La poursuite de la décentralisation du système de soins se heurte à différents obstacles: les limites structurelles du fonctionnement du système de santé camerounais, la crise des ressources humaines, avec un très grave déficit en personnels soignants, ainsi que la dépendance aux financements internationaux des programmes de soins, tels que le programme sida, financé à hauteur de 80 % par l'aide internationale. Or, dans le contexte de crise économique actuel, le gouvernement camerounais peut craindre à court terme une baisse de l'aide internationale.

Depuis plusieurs années, les trithérapies ont fait leur preuve dans les pays industrialisés en matière de lutte contre le sida. Pourtant, en Afrique subsaharienne où vivent 70 % des personnes touchées par le VIH, l'accès à ces traitements, de par leur coût et leur complexité, restait extrêmement limité.
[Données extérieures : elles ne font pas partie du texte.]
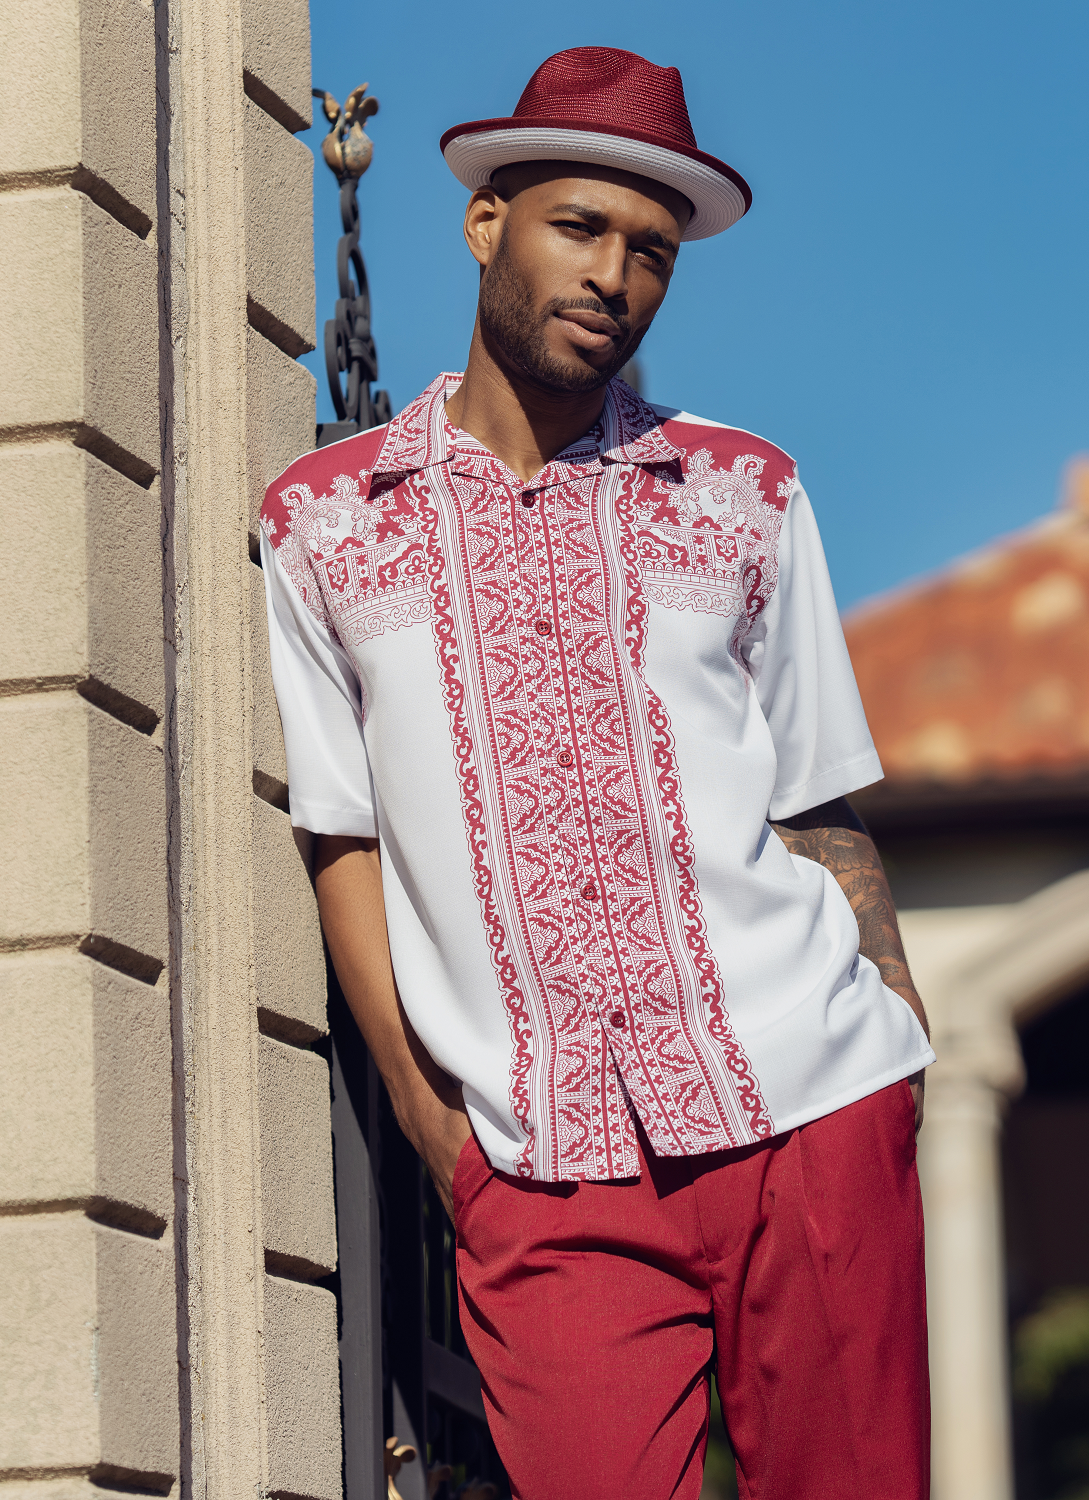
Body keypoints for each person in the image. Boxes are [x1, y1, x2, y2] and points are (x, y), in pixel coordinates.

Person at [261, 46, 934, 1500]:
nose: (615, 275)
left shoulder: (746, 490)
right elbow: (341, 837)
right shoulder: (322, 521)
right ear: (483, 221)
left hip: (810, 1109)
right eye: (580, 226)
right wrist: (440, 1131)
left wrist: (894, 1033)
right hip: (540, 1162)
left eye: (653, 251)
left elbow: (817, 803)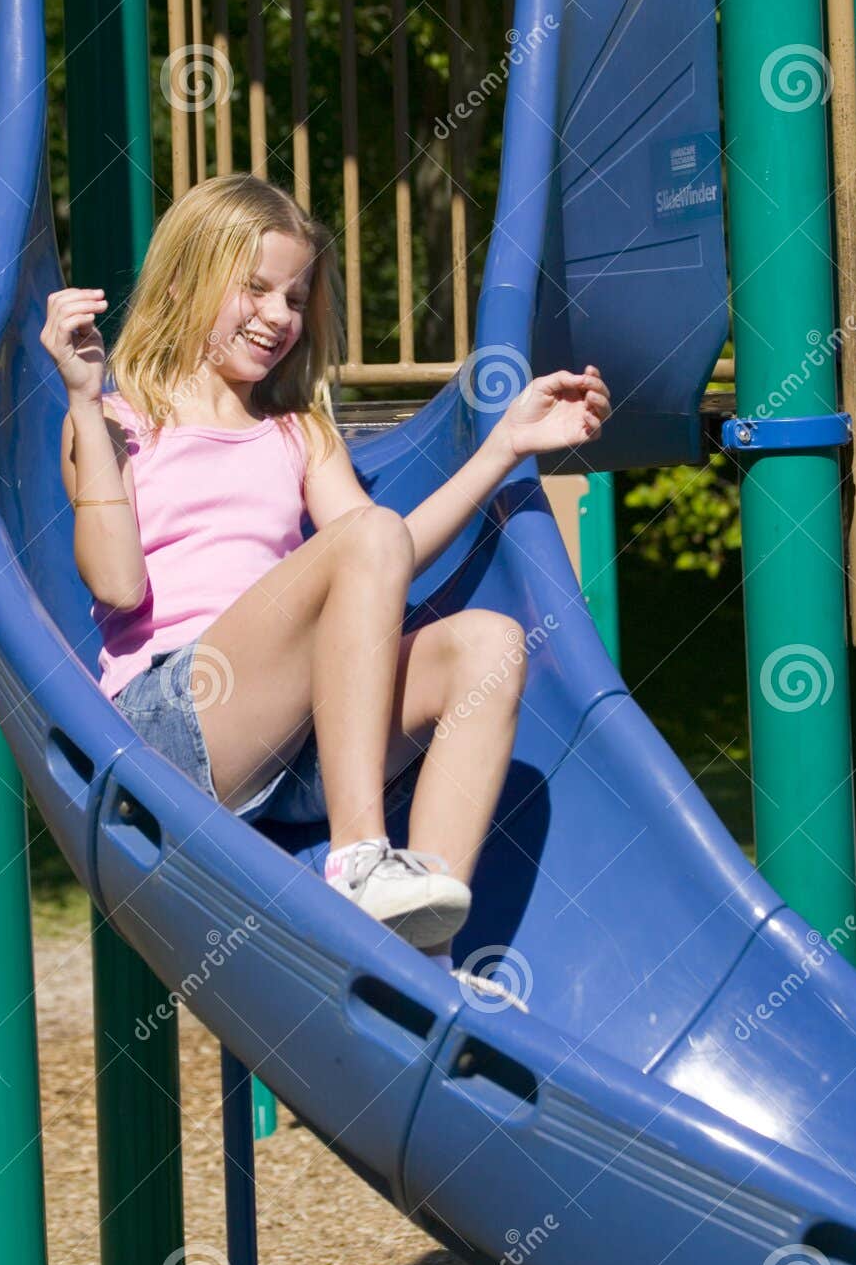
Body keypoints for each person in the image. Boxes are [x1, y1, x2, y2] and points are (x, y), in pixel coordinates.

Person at [41, 172, 610, 974]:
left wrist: (503, 448)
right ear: (182, 280)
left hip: (292, 747)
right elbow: (116, 586)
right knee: (364, 535)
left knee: (488, 644)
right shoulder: (116, 420)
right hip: (169, 728)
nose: (279, 315)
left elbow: (389, 552)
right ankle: (359, 855)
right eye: (255, 289)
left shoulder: (297, 433)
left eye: (296, 297)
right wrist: (80, 398)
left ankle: (424, 959)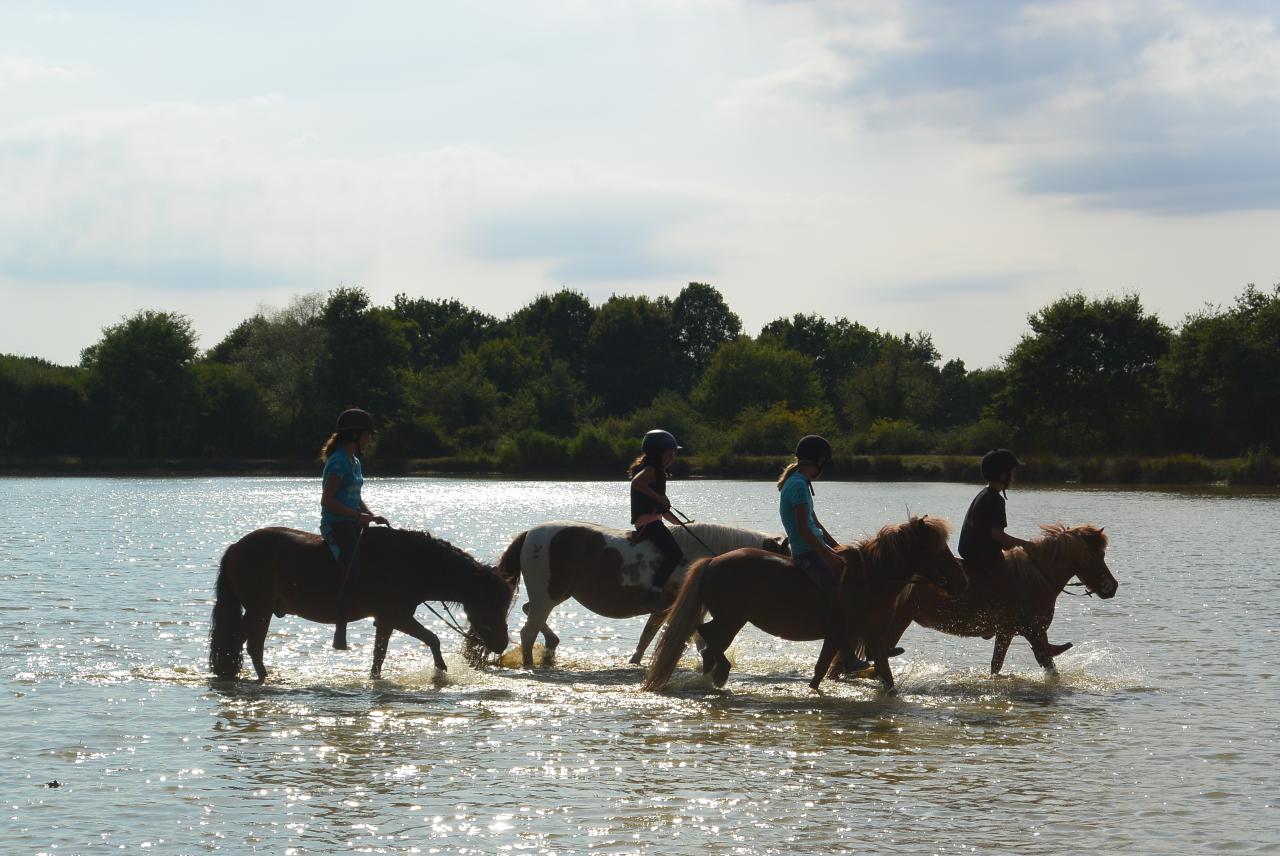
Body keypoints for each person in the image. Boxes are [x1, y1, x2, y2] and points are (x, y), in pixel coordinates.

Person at [957, 448, 1071, 657]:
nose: (1014, 476)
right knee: (1020, 595)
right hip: (984, 557)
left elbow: (992, 535)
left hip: (975, 552)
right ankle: (1040, 644)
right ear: (1003, 474)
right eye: (1012, 471)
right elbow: (996, 534)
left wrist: (1012, 545)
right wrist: (1025, 545)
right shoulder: (995, 500)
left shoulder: (984, 494)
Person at [778, 434, 871, 687]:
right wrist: (826, 553)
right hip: (806, 551)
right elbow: (804, 530)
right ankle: (850, 658)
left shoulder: (801, 483)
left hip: (814, 547)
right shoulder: (797, 485)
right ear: (818, 461)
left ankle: (867, 645)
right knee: (835, 593)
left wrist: (838, 547)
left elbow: (816, 524)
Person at [320, 407, 388, 651]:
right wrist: (357, 516)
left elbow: (355, 496)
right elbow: (328, 500)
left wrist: (370, 515)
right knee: (352, 567)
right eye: (367, 435)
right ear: (354, 435)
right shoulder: (338, 462)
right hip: (336, 524)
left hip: (353, 520)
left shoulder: (355, 461)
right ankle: (340, 631)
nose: (370, 440)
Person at [629, 429, 686, 606]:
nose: (672, 458)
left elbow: (662, 510)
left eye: (673, 454)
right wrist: (658, 497)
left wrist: (683, 524)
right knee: (675, 554)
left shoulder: (656, 472)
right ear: (657, 453)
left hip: (652, 521)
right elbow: (636, 483)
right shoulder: (652, 470)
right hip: (649, 524)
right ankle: (655, 591)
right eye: (669, 454)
Bien que des problèmes, notamment financiers, et de ressources humaines, restent à résoudre pour assurer l'extension de l'accès aux antirétroviraux, le Cameroun montre l'exemple de progrès importants d'une politique globale associant plusieurs dynamiques: sociale, scientifique, politique, nationale et internationale.

Notes:

1. Les médicaments antirétroviraux sont l'unique traitement prévenant la transmission du VIH et restaurant le système immunitaire du malade.

2. combinaisons de trois médicaments antirétroviraux dans un même comprimé, permettant de pallier le risque d'apparition de résistance au traitement.

3. Subdivision départementale regroupant de petits villages ruraux.

4. Ces travaux ont été réalisés en collaboration avec des chercheurs des Universités de Yaoundé I et II, de l'Université Catholique d'Afrique Centrale, de l'Université d'Aix-Marseille II, de l'Université de Montpellier I, de l'Université Paris-Nord, du CNRS et de l'INSERM, avec le soutien de l'ANRS.

5. La prévalence est le pourcentage de personnes infectées par un agent pathogène au sein d'une population donnée.